The approach to staffing state-owned enterprises has improved since the introduction of economic reforms. As mentioned above, enterprise leaders are no longer appointed by the state and the main positions are taken by the contractors. Once a contractor becomes the factory director or manager, he has the power to decide the size and nature of the internal organisation, in addition to the senior staff required for efficient management of production and operations. He also has the authority to determine wage rates for his staff members in conformity with the wage standard set by the state for different industries, and, on the basis of steady improvement of economic returns, he can link the total payroll with the amount of profits retained by the enterprise after fulfilling the quotas set in the contract. As profits grow, a certain proportion, as stipulated by the state, can be used to increase workers' wages and bonuses. State-owned enterprises engage new staff through selection on merit, and promising university graduates are recruited according to the needs of individual enterprises. Those who are found unfit or who have made grave errors may be demoted or even dismissed, while competent personnel are promoted or given wage increases.
In order to raise the managerial level of state-owned enterprises, a multi-tiered training approach has been adopted. This approach includes, among other things, vocational training and work-experience within the enterprise, expansion of workers' part-time education, and arrangements for workers to take part in various training courses sponsored by government departments or academic organisations. These measures have effectively improved the production techniques and managerial skills of staff members.
Originally, the government provided funds for state-owned enterprises. In terms of fixed capital, the government invested in factory buildings, equipment and other fixed assets, which were administered and used by the enterprises. The principal part of the working capital, such as for inventories, came from government allocations and the remainder from state bank loans. Furthermore, there were only limited creditor's rights and liabilities such as accounts payable and accounts receivable. State-owned enterprises had demanded to offset production cost with income from sales of their products and make a profit so that they could retain a small share as was permitted by the state for workers' collective welfare and bonuses, while the major part of the profit, as well as the tax payments on their sales, would be handed over to the state. Even basic depreciation funds for fixed assets were turned over to the state. If an enterprise needed capital funds for a new project, it had to rely on state allocation. For a small number of enterprises experiencing losses, the government would allocate additional funds after investigating the enterprises involved.
The financing system of state-owned enterprises has witnessed a radical change since the early 1980s. The state no longer makes allocations for either theirfixed assets or operating funds. Instead, the state banks provide loans. For example, all new projects, rebuilding and extension projects or large technical renovation projects of an enterprise are undertaken with loans from the Construction Bank of China in accordance with plans agreed upon by the controlling department, and the enterprise must repay the principal and interest on time. The operating funds needed by the enterprise come from loans from the Industrial and Commercial Bank of China in keeping with its regular inventory reserve plan. A higher interest rate will be charged on the loans outside the plan, and once again the loans must be paid back on time. However, the basic depreciation funds are retained by the enterprise for equipment renewal or additions to fixed assets.
A further step in the reform of enterprise financing has been the introduction of an income tax system in state-owned enterprises, under which the enterprises pay income tax on the basis of gross profits at a rate set by the state. An additional regulatory tax is levied on those enterprises which, due to their favourable resource conditions, earn high profits and retain a large portion of them after normal tax. Furthermore, the state has worked out a profit-sharing method for enterprises, leaving them with a certain percentage of profits for the development of production technology and workers' collective welfare and bonuses.
++++++
[Exercise description]:
Please resume the passage above on state-owned enterprise reform, picking up right after its final sentence.

(Data drawn from a collection)
++++++
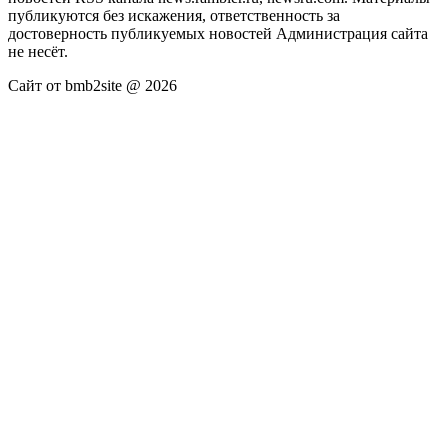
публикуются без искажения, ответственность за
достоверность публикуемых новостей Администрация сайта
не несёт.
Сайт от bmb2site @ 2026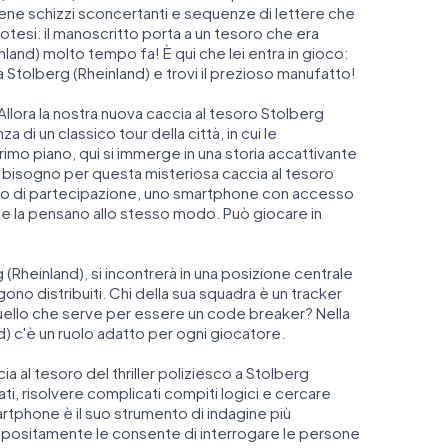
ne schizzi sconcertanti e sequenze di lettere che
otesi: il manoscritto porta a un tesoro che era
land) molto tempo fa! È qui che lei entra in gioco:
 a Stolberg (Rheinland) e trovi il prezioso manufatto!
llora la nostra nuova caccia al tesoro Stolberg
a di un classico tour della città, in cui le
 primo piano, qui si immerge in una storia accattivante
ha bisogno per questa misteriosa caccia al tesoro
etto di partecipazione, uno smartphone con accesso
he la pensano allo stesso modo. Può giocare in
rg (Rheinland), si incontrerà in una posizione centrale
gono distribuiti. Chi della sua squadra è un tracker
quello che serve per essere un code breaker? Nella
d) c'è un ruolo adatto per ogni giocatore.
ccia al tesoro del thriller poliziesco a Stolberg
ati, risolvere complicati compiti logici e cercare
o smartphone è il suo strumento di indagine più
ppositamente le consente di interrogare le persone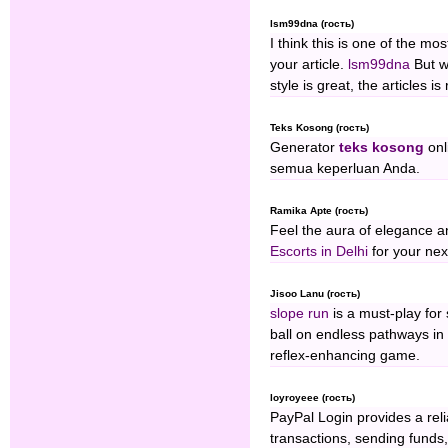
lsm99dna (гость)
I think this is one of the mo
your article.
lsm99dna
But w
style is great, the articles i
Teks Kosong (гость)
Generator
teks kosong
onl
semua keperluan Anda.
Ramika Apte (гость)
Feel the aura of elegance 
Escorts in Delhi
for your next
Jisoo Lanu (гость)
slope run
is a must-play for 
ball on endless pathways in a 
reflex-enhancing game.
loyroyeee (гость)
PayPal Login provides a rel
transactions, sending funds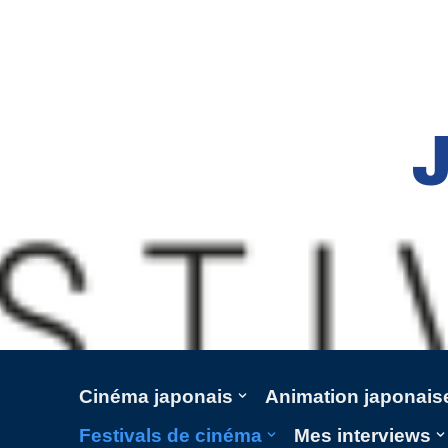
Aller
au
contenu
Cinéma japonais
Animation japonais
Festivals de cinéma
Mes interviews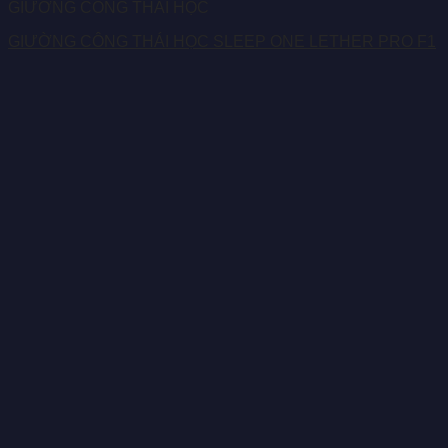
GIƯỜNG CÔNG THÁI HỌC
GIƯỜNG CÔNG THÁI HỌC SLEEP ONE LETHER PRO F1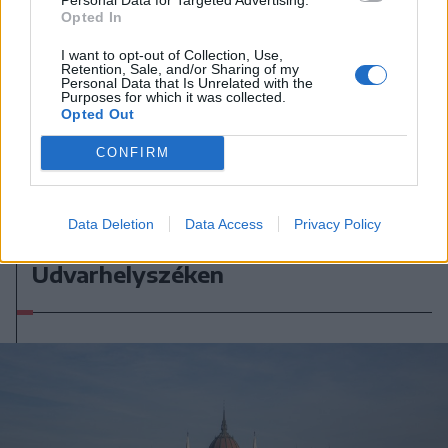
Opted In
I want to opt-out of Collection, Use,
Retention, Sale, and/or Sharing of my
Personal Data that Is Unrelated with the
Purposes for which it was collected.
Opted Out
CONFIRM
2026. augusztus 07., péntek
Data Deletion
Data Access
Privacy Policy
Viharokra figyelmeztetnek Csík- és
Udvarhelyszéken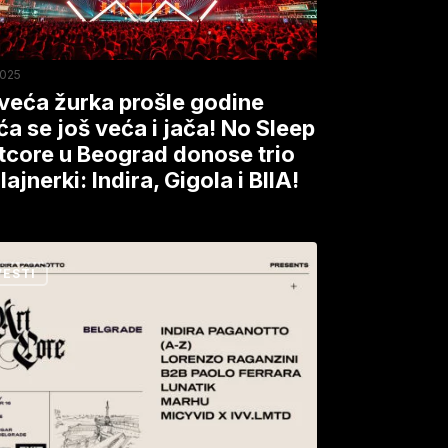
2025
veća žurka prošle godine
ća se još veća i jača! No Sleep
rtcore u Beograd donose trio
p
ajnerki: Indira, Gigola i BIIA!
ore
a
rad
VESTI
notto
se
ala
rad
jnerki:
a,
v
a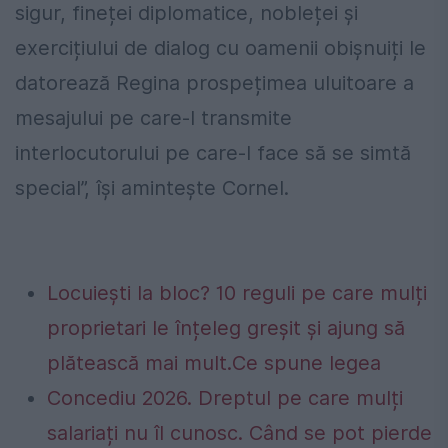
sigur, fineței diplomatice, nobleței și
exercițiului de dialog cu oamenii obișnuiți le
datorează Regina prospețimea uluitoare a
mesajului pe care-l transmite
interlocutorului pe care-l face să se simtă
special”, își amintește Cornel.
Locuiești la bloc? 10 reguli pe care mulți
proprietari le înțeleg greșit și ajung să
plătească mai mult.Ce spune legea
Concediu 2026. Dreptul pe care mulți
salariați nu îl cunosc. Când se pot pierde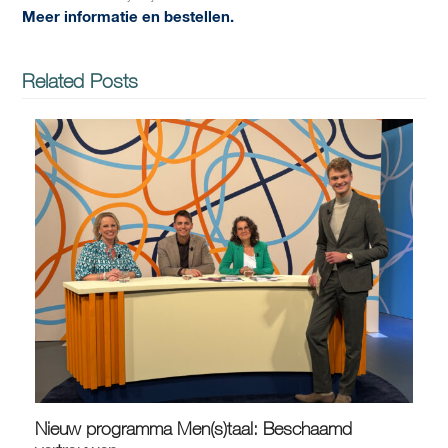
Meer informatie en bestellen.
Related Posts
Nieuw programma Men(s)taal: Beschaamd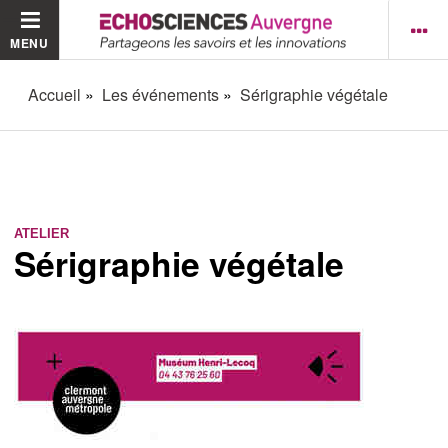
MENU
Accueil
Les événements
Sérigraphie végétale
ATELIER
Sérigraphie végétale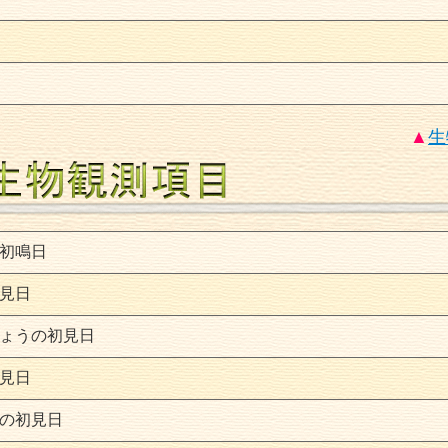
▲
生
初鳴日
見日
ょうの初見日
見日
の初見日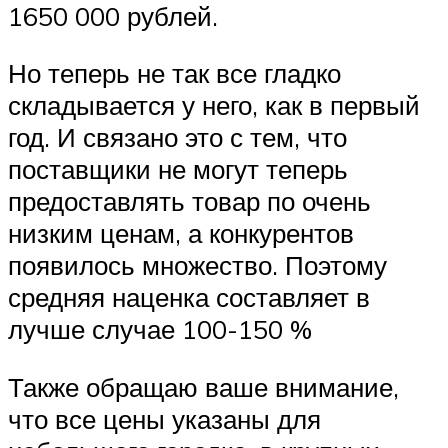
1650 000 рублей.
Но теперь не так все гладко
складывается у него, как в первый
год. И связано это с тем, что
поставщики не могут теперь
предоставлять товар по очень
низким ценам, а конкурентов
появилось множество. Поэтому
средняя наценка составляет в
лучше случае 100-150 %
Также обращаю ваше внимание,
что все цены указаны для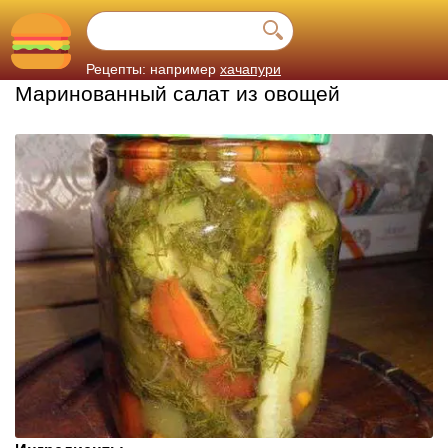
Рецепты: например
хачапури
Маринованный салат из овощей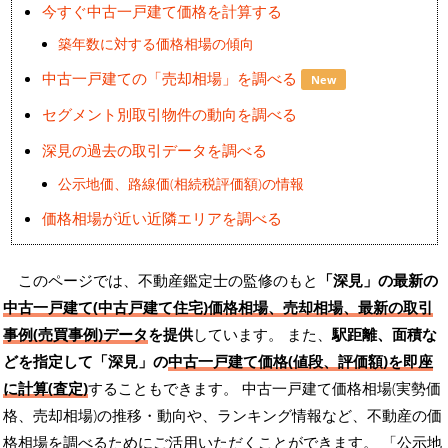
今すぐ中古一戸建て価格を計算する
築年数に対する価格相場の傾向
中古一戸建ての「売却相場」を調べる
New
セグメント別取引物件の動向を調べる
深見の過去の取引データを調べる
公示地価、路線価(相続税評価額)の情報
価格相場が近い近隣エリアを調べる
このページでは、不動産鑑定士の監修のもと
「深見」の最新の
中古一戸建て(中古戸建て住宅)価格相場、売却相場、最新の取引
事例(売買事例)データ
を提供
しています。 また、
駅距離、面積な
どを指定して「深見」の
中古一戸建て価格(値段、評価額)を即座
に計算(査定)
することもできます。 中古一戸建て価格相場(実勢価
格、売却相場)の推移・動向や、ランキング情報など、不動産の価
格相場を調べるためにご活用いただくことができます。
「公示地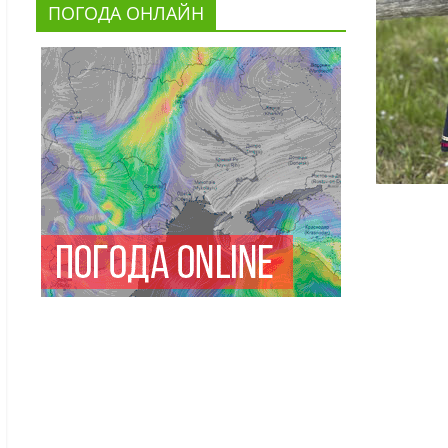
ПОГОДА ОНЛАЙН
++++++
[Answer to the problem]:
With the intensification of the economic structural reform in China, a large number of state-owned enterprises have implemented the contracted responsibility system with consequential changes to the method of profit-sharing. First, they must hand over to the state on schedule the amount of profits set out in the contract. If their profits fall short of this amount, enterprises have to make good the shortfall from their own funds. As for enterprises with a surplus after profit delivery to the state, they can retain the surplus, part of it for use as a production technology development fund, and part for workers' collective welfare and bonuses, but they must keep a certain portion as a reserve fund for use as needed to replenish the operating fund or make up for shortfalls in profit delivery in bad years. With regard to those state-owned enterprises incurring losses permitted by state policy, the state will allocate funds to make up for the amount of losses specified in the contract. But if an enterprise is mismanaged and lacks the ability to repay the debt, it will have to go bankrupt and clear its accounts in accordance with state decrees.
In short, the financial reform of China's public enterprises has injected vigour into the enterprises and enhanced their accountability to the state. Accordingly,
it is necessary for state audit institutions to reinforce the supervision of state-owned enterprises through auditing.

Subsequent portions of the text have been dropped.